Y tal como llegaba, regresaba al auto del hacendado estacionado en las afueras de la ciudad, en la zona de El Olivo, y siempre acompañada de su séquito de empleados.
Cuando los familiares de la esposa se enteraron que la Cata había hecho un viaje a Europa y al Medio Oriente, se les revolvió el hígado y prometieron que no descansarían hasta hacerle pagar con creces sus amoríos con el hacendado. Pero la amenaza quedó ahí, porque el infiel nunca llegó a tener hijos con la Cata y en esa época la justicia era más ciega que la de hoy, y el adulterio era un delito muy común que no tenía sanción.

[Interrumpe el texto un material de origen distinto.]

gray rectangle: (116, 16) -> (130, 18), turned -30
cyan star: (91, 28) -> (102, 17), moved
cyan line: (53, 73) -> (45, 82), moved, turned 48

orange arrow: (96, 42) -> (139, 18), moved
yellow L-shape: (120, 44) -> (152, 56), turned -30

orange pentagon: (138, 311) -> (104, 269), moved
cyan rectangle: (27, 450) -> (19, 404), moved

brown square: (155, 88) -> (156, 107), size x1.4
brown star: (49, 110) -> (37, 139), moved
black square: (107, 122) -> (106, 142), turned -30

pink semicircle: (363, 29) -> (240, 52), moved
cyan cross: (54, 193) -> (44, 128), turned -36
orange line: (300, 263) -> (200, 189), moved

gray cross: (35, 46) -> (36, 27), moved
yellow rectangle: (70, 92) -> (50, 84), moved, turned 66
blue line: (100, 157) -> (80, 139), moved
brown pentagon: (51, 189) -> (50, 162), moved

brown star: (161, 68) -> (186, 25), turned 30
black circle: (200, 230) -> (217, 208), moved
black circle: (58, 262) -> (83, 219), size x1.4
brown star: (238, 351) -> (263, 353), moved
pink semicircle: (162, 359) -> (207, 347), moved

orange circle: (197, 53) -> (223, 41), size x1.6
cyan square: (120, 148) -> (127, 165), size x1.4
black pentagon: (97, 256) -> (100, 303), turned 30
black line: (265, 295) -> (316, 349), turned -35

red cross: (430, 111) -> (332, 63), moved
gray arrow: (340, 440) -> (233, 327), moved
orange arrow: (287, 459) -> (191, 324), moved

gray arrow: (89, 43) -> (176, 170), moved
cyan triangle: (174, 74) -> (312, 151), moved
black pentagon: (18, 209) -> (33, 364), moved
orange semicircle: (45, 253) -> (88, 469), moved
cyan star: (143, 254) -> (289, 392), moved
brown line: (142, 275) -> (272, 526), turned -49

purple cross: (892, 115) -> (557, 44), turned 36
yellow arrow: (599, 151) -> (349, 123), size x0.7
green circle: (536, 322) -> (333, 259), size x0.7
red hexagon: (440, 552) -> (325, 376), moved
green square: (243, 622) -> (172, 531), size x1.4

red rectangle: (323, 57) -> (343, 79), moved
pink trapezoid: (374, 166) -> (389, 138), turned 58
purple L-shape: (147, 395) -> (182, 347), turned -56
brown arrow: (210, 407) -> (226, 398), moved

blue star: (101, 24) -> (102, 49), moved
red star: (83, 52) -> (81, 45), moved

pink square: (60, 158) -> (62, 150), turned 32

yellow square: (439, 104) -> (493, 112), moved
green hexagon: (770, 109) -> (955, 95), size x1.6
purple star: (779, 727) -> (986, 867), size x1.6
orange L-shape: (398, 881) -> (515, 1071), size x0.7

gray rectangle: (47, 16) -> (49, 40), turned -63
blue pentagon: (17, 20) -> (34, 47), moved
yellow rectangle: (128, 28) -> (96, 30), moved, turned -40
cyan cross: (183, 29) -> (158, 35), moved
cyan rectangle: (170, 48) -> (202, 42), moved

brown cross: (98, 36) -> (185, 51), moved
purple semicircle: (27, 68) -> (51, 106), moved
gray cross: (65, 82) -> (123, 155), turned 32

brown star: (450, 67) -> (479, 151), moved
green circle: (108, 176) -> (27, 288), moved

Hasta que por esas cosas de la vida, y la plata, el dueño de la hacienda fue elegido Senador y se olvidaron de su infidelidad. Cuando se produjo el golpe de estado de Velasco que injustamente arrasó con todas las haciendas del país a través de una absurda reforma agraria, los herederos que se disputaban las propiedades quedaron sin soga y sin cabra.
Sin embargo, se supo que, días antes de la dación de la ley de reforma agraria, el hacendado había logrado sacar algunas de sus pertenencias, especialmente maquinarias, porque alguien le pasó el soplo. Y cuando se las llevaba al Cusco, el camión en que viajaba se volcó y como consecuencia de este accidente sufrió una grave lesión cerebral y al poco tiempo falleció en Lima.
La Cata quedó sola, Quizás su viaje a la India le hizo reflexionar en la necesidad de ayudar más a quienes estuvieron junto a ella en todo momento y les regaló tierras y dinero, quedándose con lo necesario
Seguramente más por la pena que por el cáncer, años después, la Cata también dejó de existir. Y cuando su cuerpo se velaba en la capilla ardiente se apareció un hombre desconocido quien, luego de arrodillarse delante del féretro con los ojos humedecidos por las lágrimas, se acercó al cuerpo inerte, le dio un beso en la mejilla y le colocó un prendedor de oro en la chamarra. Y así como ingresó, de manera discreta, se retiró sin que nadie se diera cuenta.
Ya después se supo que fue Demetrio que, con el correr de los años y un denodado trabajo en Madre de Dios, se había convertido en un próspero empresario.